Pulling the layers together, a production-grade Claude agent system has the following structure:

Loading diagram...

Each subagent is context-isolated, receives only its relevant tool subset, and returns structured results. The coordinator synthesises, checks for attribution loss, and either delivers the final output or routes to human review if an escalation trigger fires.

The three valid escalation triggers are: a tool returns an unretryable error, the task requires an action the coordinator is not authorised to take, or the coordinator detects a contradiction it cannot resolve from available evidence. Everything else should be handled autonomously.

For teams preparing for the CCA-F exam, the structured handoff to human agents concept covers exactly how to design the escalation payload so the human reviewer has everything they need without reading the full conversation history.
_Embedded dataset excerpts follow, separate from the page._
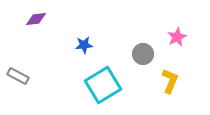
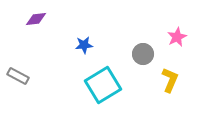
yellow L-shape: moved 1 px up
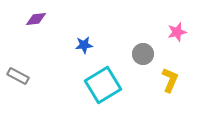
pink star: moved 5 px up; rotated 12 degrees clockwise
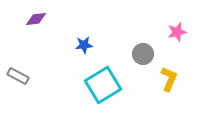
yellow L-shape: moved 1 px left, 1 px up
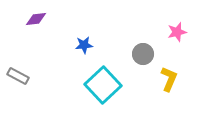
cyan square: rotated 12 degrees counterclockwise
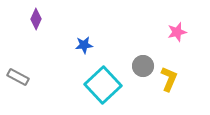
purple diamond: rotated 60 degrees counterclockwise
gray circle: moved 12 px down
gray rectangle: moved 1 px down
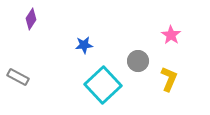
purple diamond: moved 5 px left; rotated 10 degrees clockwise
pink star: moved 6 px left, 3 px down; rotated 24 degrees counterclockwise
gray circle: moved 5 px left, 5 px up
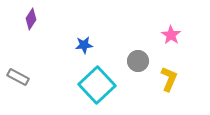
cyan square: moved 6 px left
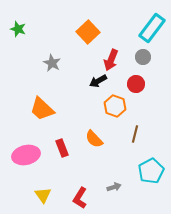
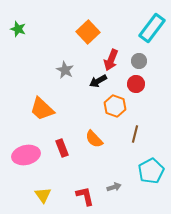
gray circle: moved 4 px left, 4 px down
gray star: moved 13 px right, 7 px down
red L-shape: moved 5 px right, 2 px up; rotated 135 degrees clockwise
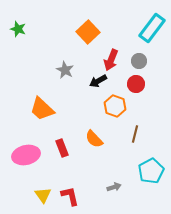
red L-shape: moved 15 px left
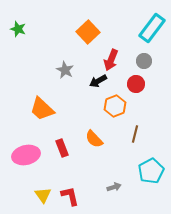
gray circle: moved 5 px right
orange hexagon: rotated 20 degrees clockwise
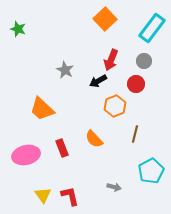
orange square: moved 17 px right, 13 px up
gray arrow: rotated 32 degrees clockwise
Where should you start when implementing this architecture?

Start with the enforcement layer, not the orchestration layer. Most teams build the happy path first and bolt on constraints later. The CCA-F exam, and production incidents, consistently show that the failure modes live in the enforcement and error-handling layers. Define your hook points, your escalation triggers, and your tool error taxonomy before you write the first coordinator prompt.

From there, work outward: design your tool surface, write precise descriptions, scope tools to roles, then build the coordinator logic on top of a stable foundation. Session management is the last layer to tune, because the right strategy depends on the actual context growth rate of your specific task, which you can only measure empirically.
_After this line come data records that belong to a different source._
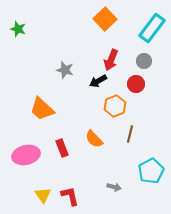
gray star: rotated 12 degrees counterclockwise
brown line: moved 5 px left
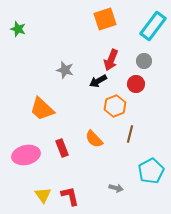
orange square: rotated 25 degrees clockwise
cyan rectangle: moved 1 px right, 2 px up
gray arrow: moved 2 px right, 1 px down
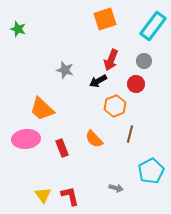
pink ellipse: moved 16 px up; rotated 8 degrees clockwise
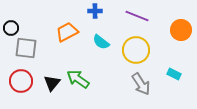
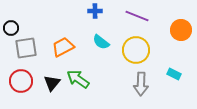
orange trapezoid: moved 4 px left, 15 px down
gray square: rotated 15 degrees counterclockwise
gray arrow: rotated 35 degrees clockwise
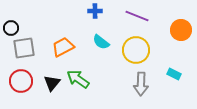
gray square: moved 2 px left
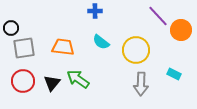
purple line: moved 21 px right; rotated 25 degrees clockwise
orange trapezoid: rotated 35 degrees clockwise
red circle: moved 2 px right
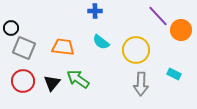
gray square: rotated 30 degrees clockwise
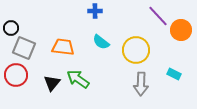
red circle: moved 7 px left, 6 px up
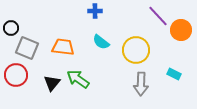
gray square: moved 3 px right
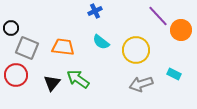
blue cross: rotated 24 degrees counterclockwise
gray arrow: rotated 70 degrees clockwise
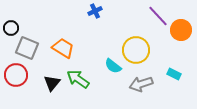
cyan semicircle: moved 12 px right, 24 px down
orange trapezoid: moved 1 px down; rotated 25 degrees clockwise
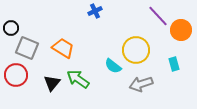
cyan rectangle: moved 10 px up; rotated 48 degrees clockwise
The coordinator responsibilities concept is a good next read if you want to go deeper on what the coordinator should and should not own in a hub-and-spoke system.
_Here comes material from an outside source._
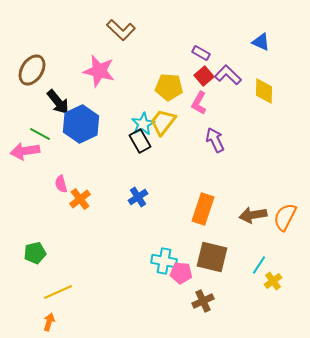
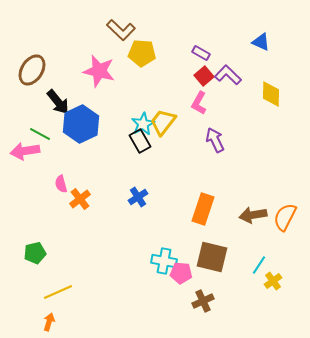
yellow pentagon: moved 27 px left, 34 px up
yellow diamond: moved 7 px right, 3 px down
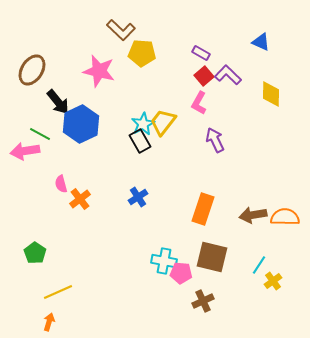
orange semicircle: rotated 64 degrees clockwise
green pentagon: rotated 25 degrees counterclockwise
Frequently asked questions

What is an agentic AI reference architecture?

An agentic AI reference architecture is a set of structural decisions that define how an AI model perceives its environment, selects and executes actions via tools, manages state across turns, and decides when to stop or escalate. For Claude-based systems it typically specifies an orchestration topology, a tool surface, loop control logic, a session strategy, and an enforcement layer.

What orchestration topology does Anthropic recommend for multi-agent Claude systems?

Anthropic's documentation and the CCA-F exam both emphasise the hub-and-spoke pattern as the primary multi-agent topology: a coordinator model decomposes goals and delegates to specialised subagents, then synthesises results. Fixed sequential pipelines suit deterministic workflows; dynamic adaptive decomposition suits tasks whose shape is unknown at design time.

How do I decide whether to use prompt-based or code-based enforcement in my agent?

Use programmatic (code-based) enforcement whenever the cost of a constraint violation is high or irreversible: PII redaction, irreversible actions such as payments or deletions, and regulatory compliance all require code. Prompt-based constraints are probabilistic and appropriate only for low-stakes formatting or style preferences where an occasional violation is recoverable.

How does MCP fit into a Claude agentic architecture?

The Model Context Protocol is the standardised transport layer between Claude agents and external tool servers. In the reference architecture, MCP sits between the orchestrator and the external world. Tools are scoped at global, project, or user level via the MCP scoping hierarchy, and secrets are kept out of config files using environment variable expansion.

How does the CCA-F exam test agentic architecture knowledge?

The CCA-F exam allocates 27% of its weight to Domain 1 (Agentic Architecture & Orchestration), the largest single domain. Scenario questions typically present a broken or suboptimal system and ask for the root cause and proportionate fix. The exam consistently rewards deterministic solutions over probabilistic ones when stakes are high.

When should a Claude agent escalate to a human rather than continue autonomously?

Three valid escalation triggers exist: a tool returns an unretryable error, the task requires an action the agent is not authorised to take, or the agent detects a contradiction it cannot resolve from available evidence. Uncertainty alone or a low-confidence score are not sufficient triggers; the agent should attempt resolution first.